Bolero
- Editor-in-chief: Sabina Hanselmann-Diethelm
- Former editors: Sithara Atasoy
- Categories: Fashion magazine
- Frequency: Monthly
- Publisher: Ringier
- Founded: 1990; 36 years ago
- Country: Switzerland
- Based in: Zürich
- Language: German
- Website: www.boleromagazin.ch

= Bolero (magazine) =

Swiss fashion magazine

Bolero is a fashion and lifestyle magazine based in Zürich, Switzerland. It has been in circulation since 1990 and published monthly.

==History==
Bolero was established in 1990. The magazine is published by Ringier in German on a monthly basis.
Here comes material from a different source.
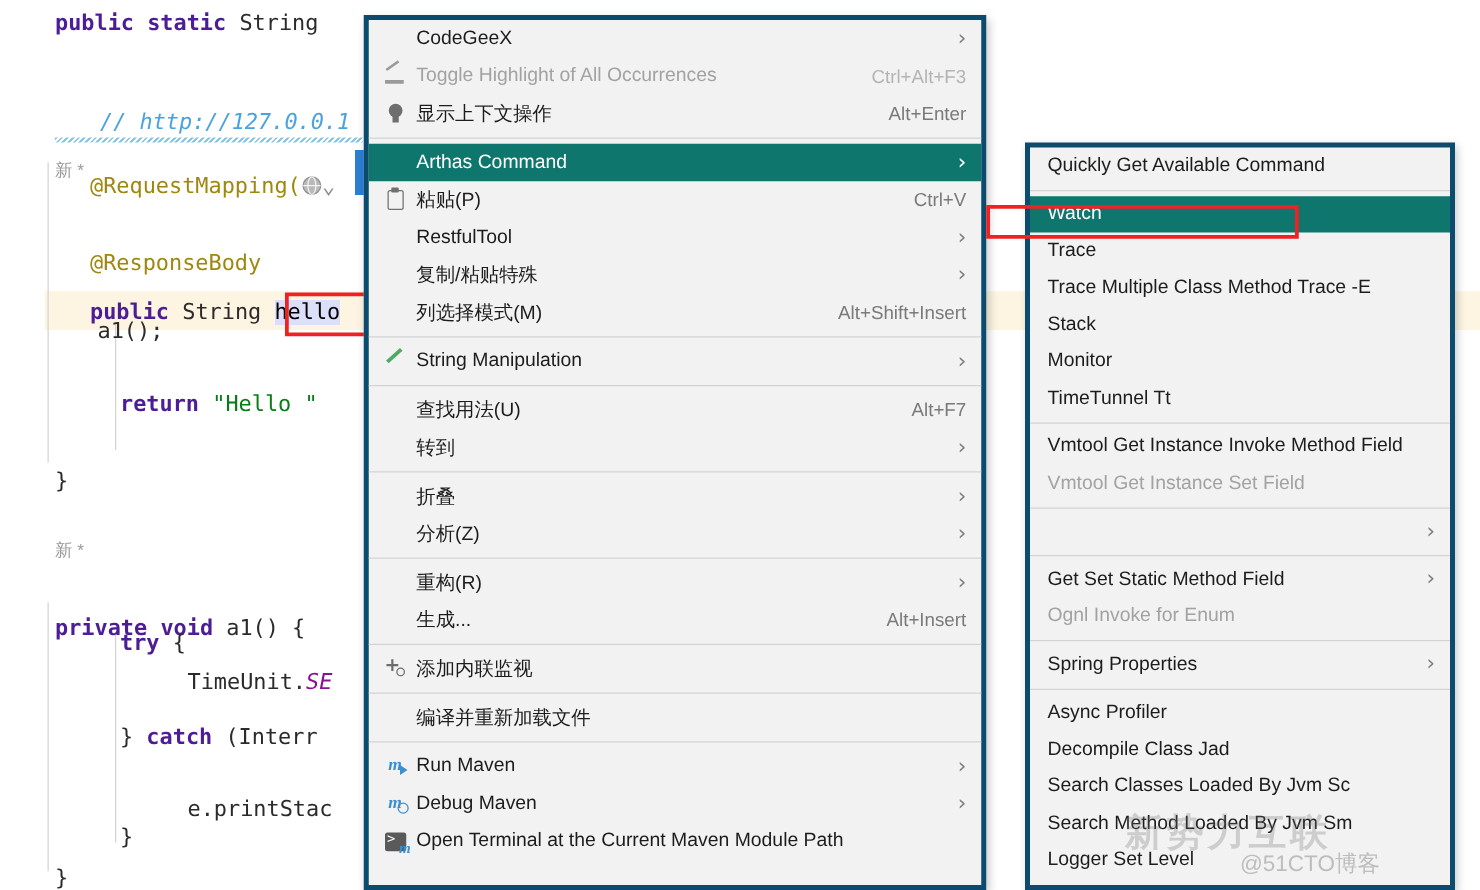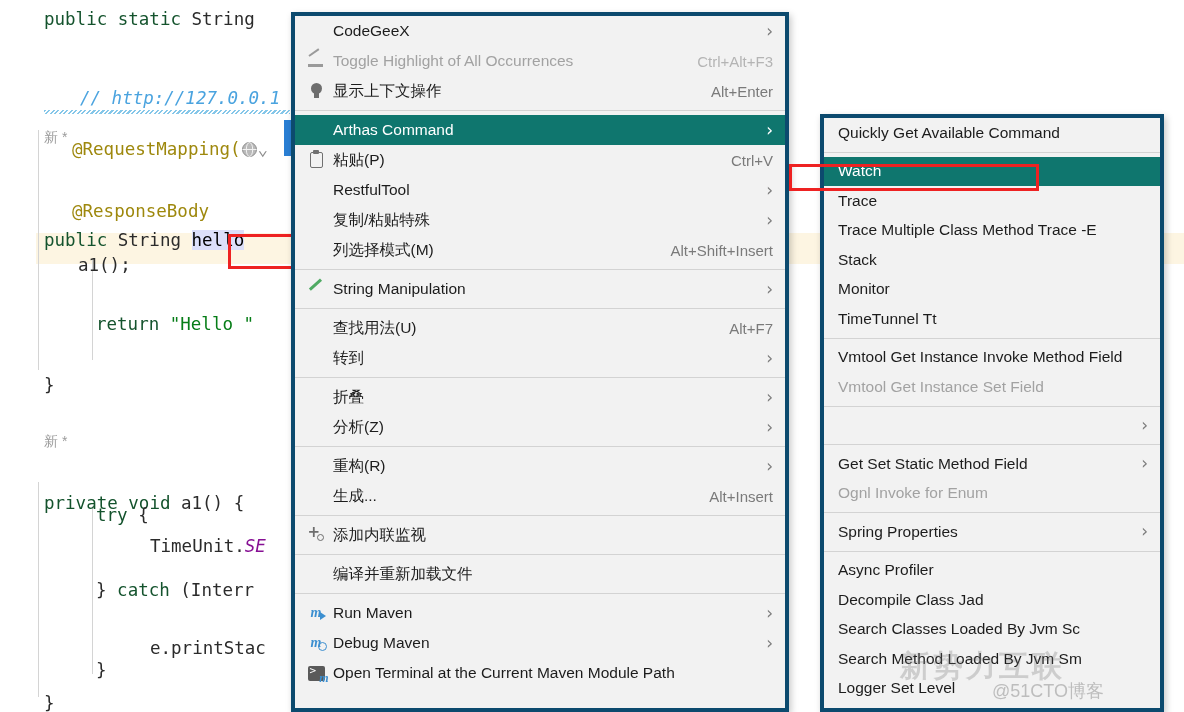"public static" .kw { color: #14532d -> #4c1d95; font-weight: normal -> bold }
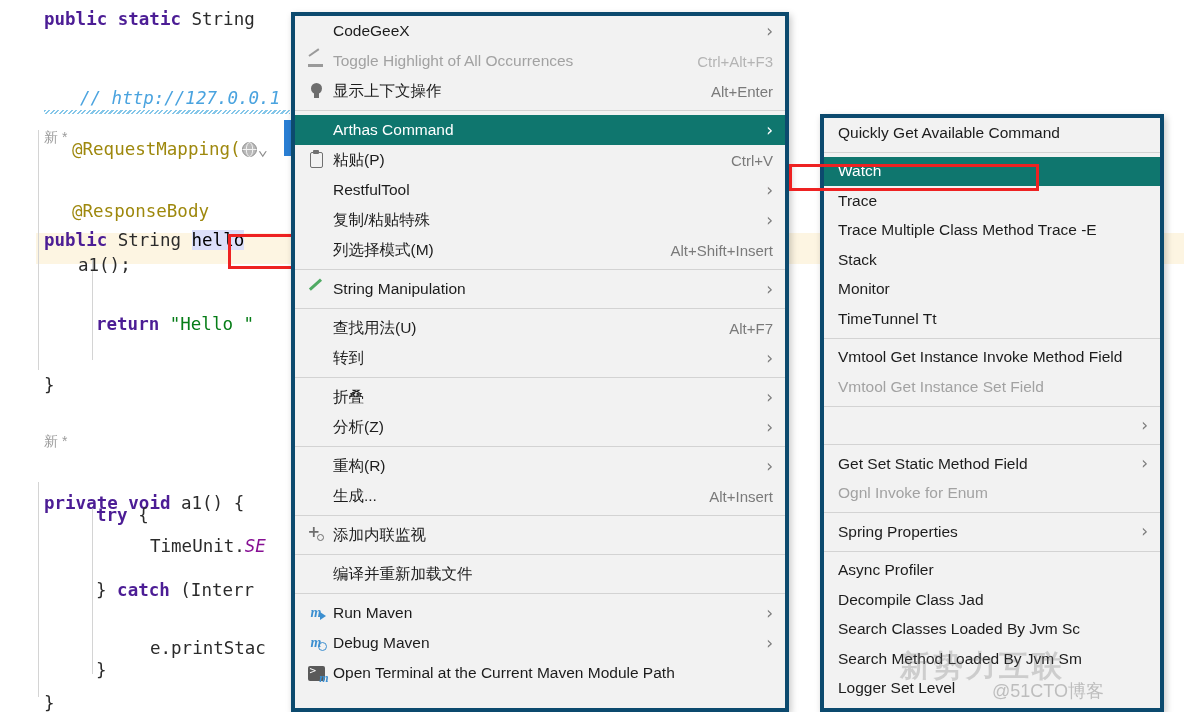"public String hello" div.code-line { margin-left: none -> 28px; top: 225px -> 235px }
Sithara Atasoy served as the editor-in-chief of Bolero. As of 2015 Sabina Hanselmann-Diethelm was the editor-in-chief of the magazine which had an edition for men, BoleroMen. BoleroMen ceased publication in 2018.

==Merger==
In 2015 its sister magazine Edelweiss was merged into the magazine. Following the merge Bolero began to publish an additional French edition addressing women living in the French-speaking regions of Switzerland. This edition was based in Lausanne and was also published monthly. Its French edition folded in 2018.

In 2014 the circulation of Bolero was 33,111 copies.